Over the last 18 months we’ve been working closely with the European Bioinformatics Institute on a project to improve their use of open source search engines, funded by the BBSRC. The project was originally named BioSolr but has since grown to encompass Elasticsearch. Last week we held a two-day workshop on the Wellcome Genome Campus near Cambridge to showcase our achievements and hear from others working in the same field, focused on Solr on the first day and Elasticsearch and other solutions on the second. Attendees included both bioinformaticians and search experts, as the project has very much been about collaboration and learning from each other.
The day started with a quick recap of the project from myself and Dr. Sameer Valenkar of the EBI. Eric Pugh, founder of Flax’s US partners Open Source Connections, followed with his Unofficial State of Solr, detailing the history of the project, recent innovations and what might happen in the future, including some very interesting new features allowing for parallel SQL queries. We then heard from Flax team members Tom Winch and Matt Pearce on how they have built faceting improvements, a new XJoin between Solr and external systems, researched federated search and developed ontology indexers (note that all of the software they’ve built is available as open source, and Tom has recently written extensively about XJoin).

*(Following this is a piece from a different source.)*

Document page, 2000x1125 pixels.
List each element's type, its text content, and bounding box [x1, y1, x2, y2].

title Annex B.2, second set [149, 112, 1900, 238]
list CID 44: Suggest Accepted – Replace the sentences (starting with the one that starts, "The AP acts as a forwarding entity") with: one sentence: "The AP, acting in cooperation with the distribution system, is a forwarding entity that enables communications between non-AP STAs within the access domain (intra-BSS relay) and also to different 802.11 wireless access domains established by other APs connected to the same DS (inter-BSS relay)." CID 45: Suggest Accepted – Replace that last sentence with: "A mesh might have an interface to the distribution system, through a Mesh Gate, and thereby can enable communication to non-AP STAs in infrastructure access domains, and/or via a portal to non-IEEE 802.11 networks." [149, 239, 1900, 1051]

After lunch we heard from Peter Meric of the NCBI (the US equivalent of the EBI) on a Solr-based system for searching gene data, to supplement the NCBI’s homegrown Entrez system. This is very much a filtered search rather than a text search and indexes around 330m records. He also talked about a High Availability prototype of a replacement for the very high traffic PubMed service built on Amazon Web Services. Each Solr, MongoDB or Zookeeper node ‘announces’ itself using a monitor service and then replicates data from a master node. Although it is not yet available as open source I think this project may be of great interest to the wider Solr community and I hope we hear more of it soon.
Next up was a brief talk by Dan Bolser of the EBI on an ‘old school’ scheme for sharding plant phenotype data – I’d seen part of this presentation before and it’s linked to our own ideas on federating search across bioinformatics data. Dan was followed by Lewis Geer of NCBI talking about the SEQR protein similarity search engine built on Solr. Although somewhat complex for us non-biologists to understand, this very clever system relies on experimental results to suggest which of the possible variants of a protein system are likely, and adds these to the Solr index – it reminded me of a similar approach we’ve used to store possible OCR errors when working with scanned newsprint. His team’s code is available. Dan Stainer of the Ensembl project was next discussing how his team are indexing tens of thousands of genomes from thousands of species, currently on a MySQL backend with a REST API and a lot of Perl. He discussed how they have been experimenting with Elasticsearch to index around 3.2bn items, creating a 782GB index which builds in around 5-6 hours, to provide new capabilities such as structured queries for their genome browser tools.
We then held an interactive hands-on session, covering subjects such as ‘getting started with Solr’ and exploring some of the code we’ve built such as XJoin, followed by a conference dinner in Hinxton Hall. It was clear that there is a huge range of use cases for search technology in the life sciences community and almost as many different ways to address them, and the after-dinner conversation was lively and highly interesting!